2008年11月14日金曜日

池口史子展を観てきた。

松濤美術館で、11/24まで開かれている、「池口史子展 静寂の次」をみてきた。

芸大大学院時代の60年代の初期作品から最近の作品まで100点ほど展示され、画風の変遷などもみることができる展覧会となっていた。

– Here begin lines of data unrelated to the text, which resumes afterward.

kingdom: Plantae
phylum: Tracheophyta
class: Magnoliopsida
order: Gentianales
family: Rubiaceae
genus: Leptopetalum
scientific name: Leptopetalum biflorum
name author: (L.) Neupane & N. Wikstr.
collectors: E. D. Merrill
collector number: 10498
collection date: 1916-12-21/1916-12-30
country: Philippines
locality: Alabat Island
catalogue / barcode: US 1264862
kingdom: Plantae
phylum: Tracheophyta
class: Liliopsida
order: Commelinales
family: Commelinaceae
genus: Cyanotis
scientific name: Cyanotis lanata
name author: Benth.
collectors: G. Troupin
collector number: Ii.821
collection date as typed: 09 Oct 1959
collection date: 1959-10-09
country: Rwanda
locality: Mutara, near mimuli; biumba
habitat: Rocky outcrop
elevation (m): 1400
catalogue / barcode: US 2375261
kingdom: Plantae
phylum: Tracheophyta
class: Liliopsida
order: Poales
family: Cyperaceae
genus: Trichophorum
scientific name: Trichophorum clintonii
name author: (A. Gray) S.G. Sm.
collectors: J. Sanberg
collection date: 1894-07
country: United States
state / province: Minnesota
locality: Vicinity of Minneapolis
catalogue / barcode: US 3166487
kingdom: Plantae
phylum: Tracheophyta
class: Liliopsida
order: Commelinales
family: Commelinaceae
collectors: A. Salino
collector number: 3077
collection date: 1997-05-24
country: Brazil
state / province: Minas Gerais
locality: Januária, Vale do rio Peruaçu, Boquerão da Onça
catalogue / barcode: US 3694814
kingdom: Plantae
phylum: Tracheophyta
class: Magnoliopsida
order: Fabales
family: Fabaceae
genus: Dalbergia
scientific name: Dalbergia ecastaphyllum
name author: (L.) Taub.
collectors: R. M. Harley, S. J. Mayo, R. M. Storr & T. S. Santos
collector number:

初期の頃の作品は、暗い色調で荒々しいタッチの作品だったが、10年ほど経ったもの以降は、静かな風景や静物画が中心で、最初の頃は流れるような感じの描きかただったものが、輪郭の明確なものが多く、最近のものは、木々などのぼやけたような感じで、建物などは透視法に沿った明確なラインを持ち、画風が組み合わさった感じのものとなっていた。
人のいない風景が多く、そういう点では先日みたハンマースホイと同じように静かな作品が多いが、こちらは、同じ静けさといっても、人がいなくなった感じではなく、アメリカなどの地方のダウンタウンで、朝早い時間や雪の日など人が外を歩いていない瞬間といった感じで、同じ静けさといっても質はまったく違うものと思う。
独特な風景で、色調が、黄土色がかったような、あっさりしたというか乾いた感じの作品が多いが、寂寥感のなかにも暖かく見守る眼差しのようなものがある気がした。

この美術館はBunkamuraから少し先にいったところの、静かなところにあって、あまりメジャーな美術館でないこともあって、料金も300円と安く、ゆっくり絵を観賞できるよい美術館だと思う。